We all have to visit a hospital at one time or another. As we get older, our likelihood of suffering from illness increases, inevitably bringing us to the hospital. We may not always be the patient, however, as we go to visit our friends and family. A common misconception is that all hospitals are clean, but in fact, they are the exact opposite. Hospitals are one of easiest places to contract an illness.
Disease is everywhere
One of the major concerns in hospitals is hygiene. Simply touching an ill patient with a contractible disease and then touching a doorknob can spread an illness to a ton of people. This is a problem that hospitals recognize and try their best to mitigate by emphasizing good hygiene for everyone, including doctors and nurses. However, bacteria and viruses sometimes slip through the cracks.
Doctors and nurses typically carry stethoscopes, EKG’s, and wear lab coats. If these items are not sanitized on a regular basis, diseases can spread immensely.
What is more terrifying is that hospitals commonly have antibody resistant bacteria. This is a type of bacterium that is very difficult to treat and can be fatal. Clostridium difficile is another commonly contracted bacterium in the hospital setting that can lead to severe cases of. These types of infections are so common that they are called nosocomial—meaning it originated in a hospital.
Helpful tipsThere are a few things you can do to help protect yourself whether you’re a patient or just visiting. The American Association of Nurse Anesthetists has the following tips:
- Sanitize your phone: We touch our phones every day, giving them the potential to carry harmful bacteria that may harm at-risk patients
- Don’t touch your face, nose, mouth, or any open cuts or wounds after touching anything in a hospital room: This includes bed rails, tables, doorknobs, TV remotes, phones, and anything else that is commonly touched by people.

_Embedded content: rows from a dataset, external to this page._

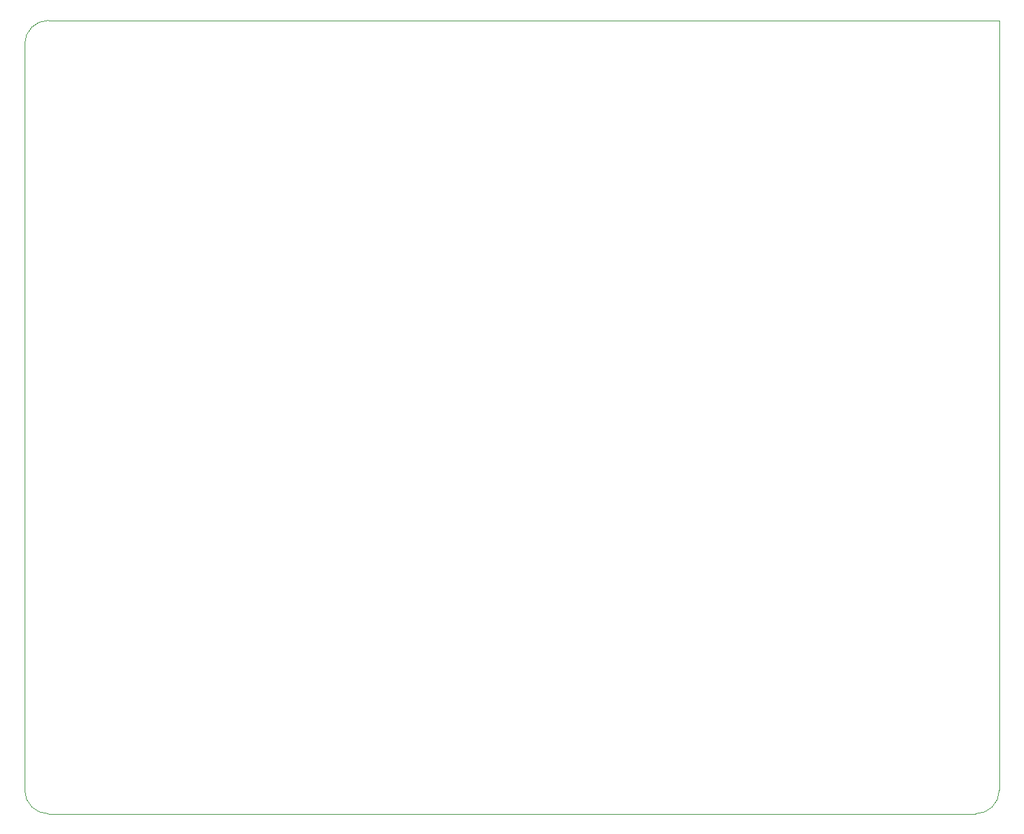
<source format=gbr>
%TF.GenerationSoftware,KiCad,Pcbnew,(5.99.0-9739-g6a369b230f)*%
%TF.CreationDate,2021-03-13T21:37:46+01:00*%
%TF.ProjectId,keychordz,6b657963-686f-4726-947a-2e6b69636164,rev?*%
%TF.SameCoordinates,Original*%
%TF.FileFunction,Profile,NP*%
%FSLAX46Y46*%
G04 Gerber Fmt 4.6, Leading zero omitted, Abs format (unit mm)*
G04 Created by KiCad (PCBNEW (5.99.0-9739-g6a369b230f)) date 2021-03-13 21:37:46*
%MOMM*%
%LPD*%
G01*
G04 APERTURE LIST*
%TA.AperFunction,Profile*%
%ADD10C,0.100000*%
%TD*%
G04 APERTURE END LIST*
D10*
X12000000Y-15000000D02*
G75*
G02*
X15000000Y-12000000I3000000J0D01*
G01*
X136000000Y-12000000D02*
X15000000Y-12000000D01*
X136000000Y-12000000D02*
X136000000Y-110000000D01*
X133000000Y-113000000D02*
X15000000Y-113000000D01*
X15000000Y-113000000D02*
G75*
G02*
X12000000Y-110000000I0J3000000D01*
G01*
X133000000Y-113000000D02*
G75*
G03*
X136000000Y-110000000I0J3000000D01*
G01*
X12000000Y-15000000D02*
X12000000Y-110000000D01*
M02*

</source>
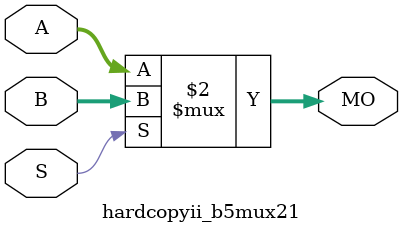
<source format=v>
module hardcopyii_b5mux21 (MO, A, B, S);
   input [4:0] A, B;
   input       S;
   output [4:0] MO; 
   assign MO = (S == 1) ? B : A; 
endmodule
</source>
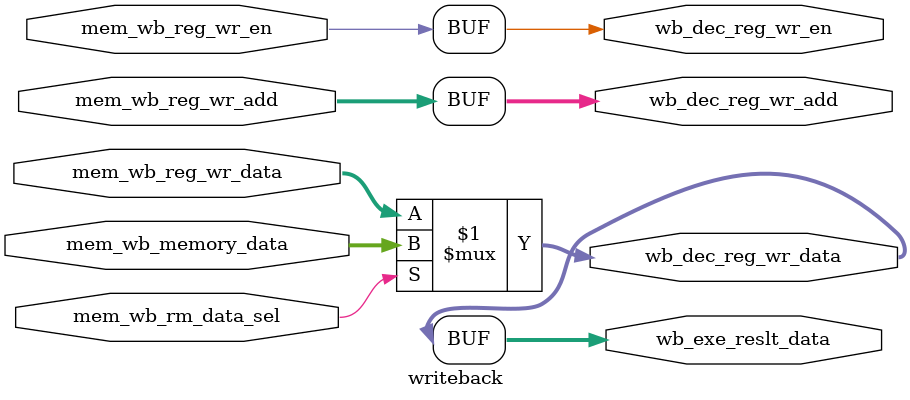
<source format=v>
module writeback( wb_dec_reg_wr_data, 
                  wb_exe_reslt_data, 
                  wb_dec_reg_wr_en, 
                  wb_dec_reg_wr_add,
                  mem_wb_memory_data, 
                  mem_wb_reg_wr_data, 
                  mem_wb_reg_wr_en, 
                  mem_wb_rm_data_sel, 
                  mem_wb_reg_wr_add);
                  
output [31:0] wb_dec_reg_wr_data, wb_exe_reslt_data;
output wb_dec_reg_wr_en;
output [4:0] wb_dec_reg_wr_add;

input [31:0] mem_wb_memory_data, mem_wb_reg_wr_data;
input mem_wb_reg_wr_en, mem_wb_rm_data_sel;
input [4:0] mem_wb_reg_wr_add;

assign wb_dec_reg_wr_data = (mem_wb_rm_data_sel)?mem_wb_memory_data:mem_wb_reg_wr_data;
assign wb_exe_reslt_data = wb_dec_reg_wr_data;
assign wb_dec_reg_wr_en = mem_wb_reg_wr_en;
assign wb_dec_reg_wr_add = mem_wb_reg_wr_add;
endmodule
</source>
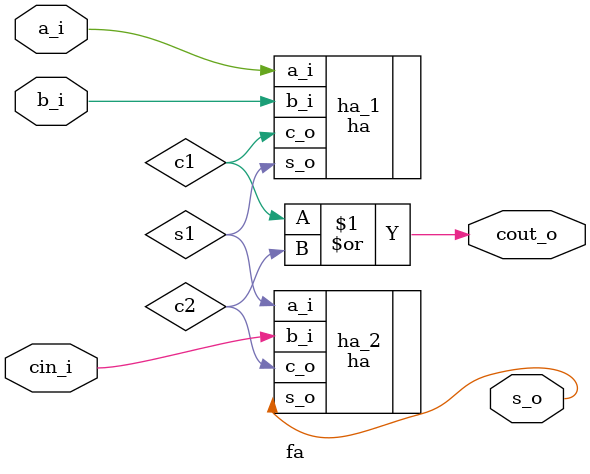
<source format=v>
`timescale 1ns / 1ps


module fa(
    input a_i,
    input b_i,
    input cin_i,
    output s_o,
    output cout_o
    );
    
    wire c1,c2,s1;
       
    ha ha_1 (.a_i(a_i), .b_i(b_i), .c_o(c1), .s_o(s1)); // Half Adder 1
    ha ha_2 (.a_i(s1), .b_i(cin_i), .c_o(c2), .s_o(s_o)); // Half Adder 2
    
    assign cout_o = c1 | c2; // Output carry
   
endmodule

</source>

- Avoid eating with unclean hands: A tip for both patients a visitors alike. It is important to wash your hands before preparing or eating food. Sanitize your hands before and after changing bandages, using the restroom, blowing your nose, or touching any surfaces too.
- Wash your hands with soap or use sanitizer: This is a general rule for everybody, including your doctor. If you notice that your doctor is not doing so, remind them! They won’t hold it against you. This is the best way to reduce the spread of harmful germs.
While it may not be possible to completely eliminate the threat of infection in hospitals, we have to do our best to reduce the risk. If everyone follows these simple tips and recognizes that hospitals can be dangerous, preventable disease may be avoidable.